Der Mut der Kleinen
„Latte Igel und der magische Wasserstein“ ist die animierte Verfilmung des gleichnamigen Kinderbuchklassikers. In dieser Adaption werden die Lektionen des Buches ernst genommen.
„Latte Igel und der magische Wasserstein“ erzählt die Geschichte des kleinen Igelmädchens Latte (Luisa Wietzorek). Um ihre Waldlichtung und deren Bewohner*innen vor einer großen Dürre zu retten, vertraut sie auf das Urteil des Raben Korp (Gerald Schaale). Er erzählt ihr von einem magischen Wasserstein, der einst das ganze Tal bewässert habe und sich nun in der Gewalt des egoistischen Bärenkönigs Bantur (Henning Baum) befände. Obwohl die restlichen Tiere auf der Lichtung diese Geschichte nicht glauben, macht sich Latte auf den Weg, um ihr Zuhause zu retten. In Begleitung ihres ängstlichen Freundes, dem Eichhörnchen Tjum (Tim Schwarzmaier), folgen sie der Spur des Wassersteins in eine ihnen gänzlich unbekannte Welt voller Gefahren und Wunder.
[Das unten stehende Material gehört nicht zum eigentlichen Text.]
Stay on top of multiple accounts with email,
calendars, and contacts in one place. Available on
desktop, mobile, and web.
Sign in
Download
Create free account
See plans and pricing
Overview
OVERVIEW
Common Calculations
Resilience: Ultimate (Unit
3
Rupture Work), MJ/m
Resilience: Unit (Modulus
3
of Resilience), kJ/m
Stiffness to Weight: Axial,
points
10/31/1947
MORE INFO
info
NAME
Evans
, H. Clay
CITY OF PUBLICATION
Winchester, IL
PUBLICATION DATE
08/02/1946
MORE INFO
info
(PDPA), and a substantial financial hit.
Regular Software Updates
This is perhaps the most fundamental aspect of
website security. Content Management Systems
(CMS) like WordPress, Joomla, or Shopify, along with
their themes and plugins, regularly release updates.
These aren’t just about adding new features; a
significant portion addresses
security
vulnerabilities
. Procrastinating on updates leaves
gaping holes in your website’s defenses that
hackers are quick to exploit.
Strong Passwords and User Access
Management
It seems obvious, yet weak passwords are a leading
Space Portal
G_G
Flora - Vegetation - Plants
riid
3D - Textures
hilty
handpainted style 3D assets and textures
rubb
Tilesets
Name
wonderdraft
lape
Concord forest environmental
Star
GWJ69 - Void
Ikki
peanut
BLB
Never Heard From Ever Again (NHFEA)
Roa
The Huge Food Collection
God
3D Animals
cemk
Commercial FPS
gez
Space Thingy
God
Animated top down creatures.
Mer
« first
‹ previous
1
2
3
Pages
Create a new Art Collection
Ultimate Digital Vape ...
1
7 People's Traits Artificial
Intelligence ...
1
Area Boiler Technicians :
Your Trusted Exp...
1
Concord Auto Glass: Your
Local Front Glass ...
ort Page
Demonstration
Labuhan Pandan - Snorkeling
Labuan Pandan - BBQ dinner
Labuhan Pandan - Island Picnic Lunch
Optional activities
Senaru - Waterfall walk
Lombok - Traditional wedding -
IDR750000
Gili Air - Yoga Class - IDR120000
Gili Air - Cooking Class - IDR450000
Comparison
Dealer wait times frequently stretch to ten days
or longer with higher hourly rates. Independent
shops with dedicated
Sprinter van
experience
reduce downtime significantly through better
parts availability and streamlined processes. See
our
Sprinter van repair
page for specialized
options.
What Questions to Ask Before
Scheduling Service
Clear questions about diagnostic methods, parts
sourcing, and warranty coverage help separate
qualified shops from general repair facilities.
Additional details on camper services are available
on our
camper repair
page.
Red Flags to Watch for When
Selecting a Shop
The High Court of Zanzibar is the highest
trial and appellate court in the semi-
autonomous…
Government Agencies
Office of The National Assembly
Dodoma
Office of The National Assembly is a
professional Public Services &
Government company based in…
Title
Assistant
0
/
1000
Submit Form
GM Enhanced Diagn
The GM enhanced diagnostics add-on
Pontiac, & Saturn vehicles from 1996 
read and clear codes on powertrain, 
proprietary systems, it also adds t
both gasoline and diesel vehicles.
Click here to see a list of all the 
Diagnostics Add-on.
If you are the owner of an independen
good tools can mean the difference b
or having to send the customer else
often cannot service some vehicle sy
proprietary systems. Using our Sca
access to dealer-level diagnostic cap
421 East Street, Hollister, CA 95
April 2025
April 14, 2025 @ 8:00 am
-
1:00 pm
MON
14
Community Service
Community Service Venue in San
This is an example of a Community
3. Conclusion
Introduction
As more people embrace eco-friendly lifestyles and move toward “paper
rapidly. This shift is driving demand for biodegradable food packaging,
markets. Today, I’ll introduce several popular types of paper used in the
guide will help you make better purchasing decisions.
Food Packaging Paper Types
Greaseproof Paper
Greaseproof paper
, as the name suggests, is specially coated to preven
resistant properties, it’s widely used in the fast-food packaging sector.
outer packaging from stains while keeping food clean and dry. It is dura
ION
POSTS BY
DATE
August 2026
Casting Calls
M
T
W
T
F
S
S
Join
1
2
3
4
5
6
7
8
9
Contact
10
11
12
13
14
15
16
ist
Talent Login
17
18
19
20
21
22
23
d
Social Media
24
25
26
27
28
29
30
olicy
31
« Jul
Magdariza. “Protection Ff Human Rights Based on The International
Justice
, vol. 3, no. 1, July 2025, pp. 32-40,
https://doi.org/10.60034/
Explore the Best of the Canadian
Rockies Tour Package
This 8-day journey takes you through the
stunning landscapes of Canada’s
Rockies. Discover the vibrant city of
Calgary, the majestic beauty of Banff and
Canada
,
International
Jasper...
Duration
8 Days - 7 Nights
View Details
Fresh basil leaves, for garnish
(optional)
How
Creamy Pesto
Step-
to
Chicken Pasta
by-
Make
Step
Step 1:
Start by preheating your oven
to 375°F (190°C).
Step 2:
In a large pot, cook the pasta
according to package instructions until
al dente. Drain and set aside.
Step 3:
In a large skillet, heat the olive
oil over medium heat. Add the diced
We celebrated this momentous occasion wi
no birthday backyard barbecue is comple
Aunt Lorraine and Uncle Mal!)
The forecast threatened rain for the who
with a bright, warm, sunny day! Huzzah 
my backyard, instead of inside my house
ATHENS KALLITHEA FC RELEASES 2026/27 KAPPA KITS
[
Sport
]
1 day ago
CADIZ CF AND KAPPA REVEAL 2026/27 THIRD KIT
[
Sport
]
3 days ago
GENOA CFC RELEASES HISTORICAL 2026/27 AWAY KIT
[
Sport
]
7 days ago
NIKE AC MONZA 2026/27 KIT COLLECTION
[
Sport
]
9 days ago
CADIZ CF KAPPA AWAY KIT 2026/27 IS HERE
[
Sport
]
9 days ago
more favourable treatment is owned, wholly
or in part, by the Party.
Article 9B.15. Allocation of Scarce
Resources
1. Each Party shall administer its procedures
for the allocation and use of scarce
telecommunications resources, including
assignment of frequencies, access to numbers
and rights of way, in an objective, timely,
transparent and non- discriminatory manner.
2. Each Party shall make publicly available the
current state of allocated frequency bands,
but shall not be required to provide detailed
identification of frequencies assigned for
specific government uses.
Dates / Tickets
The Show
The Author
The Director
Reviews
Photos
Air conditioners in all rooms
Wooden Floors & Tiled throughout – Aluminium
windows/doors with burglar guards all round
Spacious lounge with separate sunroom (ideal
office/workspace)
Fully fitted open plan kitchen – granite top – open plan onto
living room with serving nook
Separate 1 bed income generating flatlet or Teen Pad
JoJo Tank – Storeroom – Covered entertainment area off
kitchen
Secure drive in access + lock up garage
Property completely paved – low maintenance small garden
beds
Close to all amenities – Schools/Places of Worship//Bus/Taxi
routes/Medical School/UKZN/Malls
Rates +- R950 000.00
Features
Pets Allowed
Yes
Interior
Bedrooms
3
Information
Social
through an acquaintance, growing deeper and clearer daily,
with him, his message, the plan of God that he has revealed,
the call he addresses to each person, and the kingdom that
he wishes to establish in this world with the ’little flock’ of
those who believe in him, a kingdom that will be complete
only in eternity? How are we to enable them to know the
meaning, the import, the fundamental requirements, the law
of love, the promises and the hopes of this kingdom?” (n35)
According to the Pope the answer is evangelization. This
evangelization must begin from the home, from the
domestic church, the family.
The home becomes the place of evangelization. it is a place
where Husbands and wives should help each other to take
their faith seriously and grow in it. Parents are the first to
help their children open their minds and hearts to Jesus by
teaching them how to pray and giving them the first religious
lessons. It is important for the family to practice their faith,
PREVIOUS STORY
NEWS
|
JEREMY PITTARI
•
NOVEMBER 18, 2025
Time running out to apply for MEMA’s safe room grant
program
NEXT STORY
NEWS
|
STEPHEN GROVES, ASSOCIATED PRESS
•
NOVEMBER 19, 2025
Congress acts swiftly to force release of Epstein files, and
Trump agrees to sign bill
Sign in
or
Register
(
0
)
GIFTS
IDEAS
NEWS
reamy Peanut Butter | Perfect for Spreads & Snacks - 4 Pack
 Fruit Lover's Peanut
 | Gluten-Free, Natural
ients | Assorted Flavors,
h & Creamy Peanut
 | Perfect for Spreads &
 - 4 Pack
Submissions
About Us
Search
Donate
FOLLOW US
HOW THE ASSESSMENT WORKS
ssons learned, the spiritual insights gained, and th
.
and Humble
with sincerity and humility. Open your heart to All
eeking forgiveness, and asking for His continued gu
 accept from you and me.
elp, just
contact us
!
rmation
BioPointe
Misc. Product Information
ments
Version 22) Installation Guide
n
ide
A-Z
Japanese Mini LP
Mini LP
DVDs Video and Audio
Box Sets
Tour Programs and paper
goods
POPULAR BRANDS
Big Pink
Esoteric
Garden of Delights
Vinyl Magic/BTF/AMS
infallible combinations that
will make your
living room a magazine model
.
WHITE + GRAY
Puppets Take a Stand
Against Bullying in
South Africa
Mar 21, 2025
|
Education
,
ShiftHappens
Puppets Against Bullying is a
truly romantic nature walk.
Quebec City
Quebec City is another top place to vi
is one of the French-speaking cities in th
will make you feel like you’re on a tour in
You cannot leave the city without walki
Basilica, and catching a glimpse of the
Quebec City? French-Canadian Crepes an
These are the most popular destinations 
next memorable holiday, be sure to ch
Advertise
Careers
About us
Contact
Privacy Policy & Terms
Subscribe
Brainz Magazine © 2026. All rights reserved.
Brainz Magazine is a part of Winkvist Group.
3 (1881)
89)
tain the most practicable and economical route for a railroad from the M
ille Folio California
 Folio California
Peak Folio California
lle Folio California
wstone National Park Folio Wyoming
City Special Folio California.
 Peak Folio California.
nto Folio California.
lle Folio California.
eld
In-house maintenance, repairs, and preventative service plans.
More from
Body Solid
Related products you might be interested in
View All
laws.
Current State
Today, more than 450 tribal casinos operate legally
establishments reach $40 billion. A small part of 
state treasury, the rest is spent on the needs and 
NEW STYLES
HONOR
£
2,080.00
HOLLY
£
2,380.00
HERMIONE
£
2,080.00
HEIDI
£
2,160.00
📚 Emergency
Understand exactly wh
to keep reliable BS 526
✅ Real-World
Dass das in Deutschland 1988 erschienene Kinderbuch gerade jetzt verfilmt wird, ist kein Zufall. Die austrocknende Waldlichtung, der Mut der Einen und der Egoismus der Anderen, all das sind Themen unserer Zeit. Dabei ist der drohende Verlust des geliebten Lebensraumes an der Oberfläche die deutlichste Verbindung, die der Film und auch das Buch zur Klimakrise ziehen.
Die zentrale Thematik des Filmes von Regina Welker und Nina Wels ist aber eine andere, die ebenso eng mit Umweltschutz zu tun hat. Eigentlich geht es in dem liebevoll animierten Film darum, wem die Wahrheit gehört und wann sie zu Recht hinterfragt werden sollte. Denn die anderen Tiere im Wald glauben nicht an den Wasserstein und wollen es vielleicht gar nicht, besonders nicht, wenn diese Wahrheit von dem etwas furchteinflößenden Raben Korb erzählt wird. Nur Latte vertraut ihm und wirft den Anderen ihre Untätigkeit vor: „Lieber würdet ihr verdursten, als den Wasserstein zu holen. Ihr glaubt ja nicht einmal, dass er existiert.“ Auch Tjum, der Latte widerwillig begleitet, ist am Anfang skeptisch und hat Angst. Mit der Zeit lernt er, seine Eltern zu hinterfragen und sich ein eigenes Bild zu machen. Ebenso rebelliert Amaroo (Timur Bartels), der Sohn des Bärenkönigs Bantur, gegen ihn, als er erfährt, dass sein Vater den Stein unrechtmäßig nutzt, um nur das Bärental mit frischem Wasser zu versorgen. Er will Latte und Tjum helfen, diese Ungerechtigkeit rückgängig zu machen.
Immer wieder sind die Tierkinder in diesem Film weiser als ihre Eltern. Er ist also vor allem ein Plädoyer dafür, sich mit seinen Eltern und deren Weltsicht auseinanderzusetzen und eine eigene Meinung zu entwickeln, auch mal frech zu sein. Am Ende rettet dieser Mut den Wald und alle seine Bewohner*innen.
Auch wenn die Animation des Filmes manchmal an der Vermenschlichung von Tieren knabbert, zum Beispiel wenn auch die Regenwürmer, die Latte isst, große und wissende Augen haben, ist er eine gelungene Verfilmung des Kinderbuchs. Dabei werden die Meinungen von Kindern ernst genommen, ohne den Zeigefinger allzu hoch über die Eltern zu erheben. Denn die sind am Ende stolz auf ihre Kinder und sehen ein, dass sie ihnen Unrecht getan haben. Mehr als Kinder können Erwachsene etwas lernen: Manchmal muss man auch den kleinsten Leuten zuhören.